Course: AI Programming (IT-3105) – NTNU
Due Date: May 2, 2025
Team Members
- Aleksander Olsvik
- Edvard Schøyen
- Kristian Vaula Jensen
- Vetle Ekern
This project is our implementation of a MuZero-inspired reinforcement learning system, developed as the main project for AI Programming (IT3105). MuZero, introduced by DeepMind in 2019, combines model-based and model-free reinforcement learning by simultaneously learning:
- A representation network (NNr) – maps real game states to abstract latent states.

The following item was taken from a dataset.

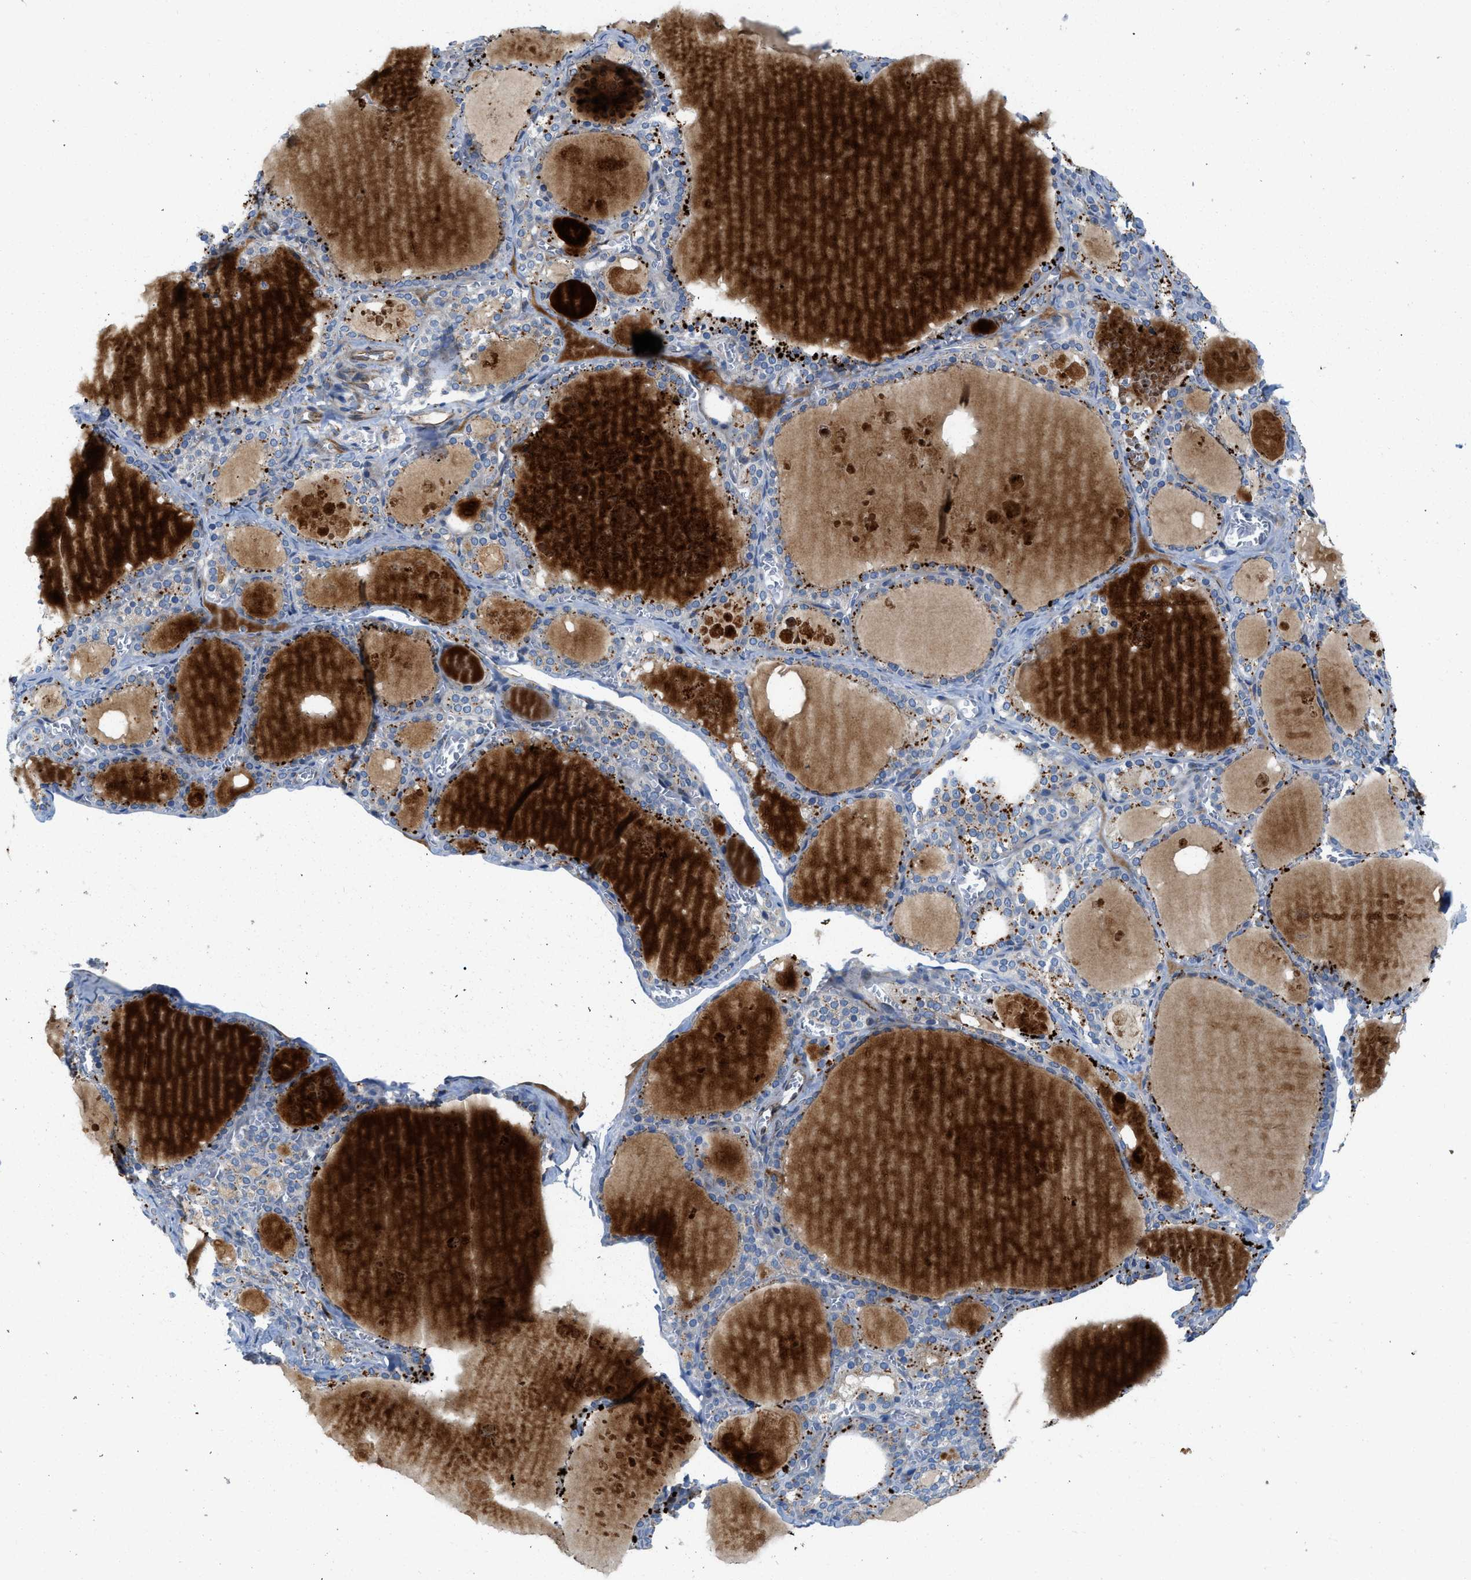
{"staining": {"intensity": "strong", "quantity": "25%-75%", "location": "cytoplasmic/membranous"}, "tissue": "thyroid gland", "cell_type": "Glandular cells", "image_type": "normal", "snomed": [{"axis": "morphology", "description": "Normal tissue, NOS"}, {"axis": "topography", "description": "Thyroid gland"}], "caption": "A photomicrograph of thyroid gland stained for a protein exhibits strong cytoplasmic/membranous brown staining in glandular cells.", "gene": "TMEM248", "patient": {"sex": "male", "age": 56}}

- A dynamics network (NNd) – predicts the next latent state and immediate reward given a latent state and action.
- A prediction network (NNp) – outputs a policy distribution and value estimate from a latent state.
Using these three components, MuZero builds a search tree with Monte Carlo Tree Search (u-MCTS), guiding the agent’s decisions while also generating training targets.
We re-implemented the core pipeline of MuZero from scratch, including training with backpropagation through time (BPTT), episodic buffers, and integration with custom environments.
src/
├── config/ # Configuration handling (YAML)
├── envs/ # Game environments (SnakePac, RiverRaid, wrappers)
├── gsm/ # Game State Managers
├── networks/ # Representation, Dynamics, Prediction networks
├── self_play/ # u-MCTS implementation
├── storage/ # Episode buffer for replay and training
├── rlm.py # Reinforcement Learning Manager (main training loop)
tests/ # Unit tests
models/ # Saved models/checkpoints
episode_data/ # Training episode storage
Key modules:
ReinforcementLearningManager– orchestrates training and evaluation.uMCTS– abstract-state Monte Carlo Tree Search implementation.NeuralNetManager– coordinates training of the three MuZero networks.SnakePacEnv/RiverraidEnv– custom RL environments used for testing.EpisodeBuffer– stores episodic data for BPTT training.
We implemented and tested MuZero in two environments:
-
SnakePac (custom)
- A simplified grid-world with coins and movement actions.
- Designed for debugging and rapid iteration.
-
River Raid (Atari)
- Leveraged ALE via Gymnasium.
- High-dimensional pixel input tested the scalability of our MuZero implementation.
-
Episode Generation
- The agent plays episodes using u-MCTS to select actions.
- Each step records:
- State
- Value estimate
- Policy distribution
- Action taken
- Reward received
-
Episode Buffer
- Stores episode histories.
- Supports sampling windows of states and actions for training.
-
Backpropagation Through Time (BPTT)
- Trains all three networks jointly.
- Uses a sliding window of past and future states (
qlook-back,wroll-ahead).
-
Checkpointing & Logging
- Checkpoints saved under
checkpoints/. - Optional logging with Weights & Biases (wandb) for monitoring.
- Checkpoints saved under
Implementing MuZero required integrating planning and learning tightly, reinforcing the idea of extreme bootstrapping.
Working with Atari-scale environments highlighted the challenges of training efficiency and compute limitations.
Producing educational visualizations was just as important as the code, sharpening our ability to communicate complex AI concepts clearly.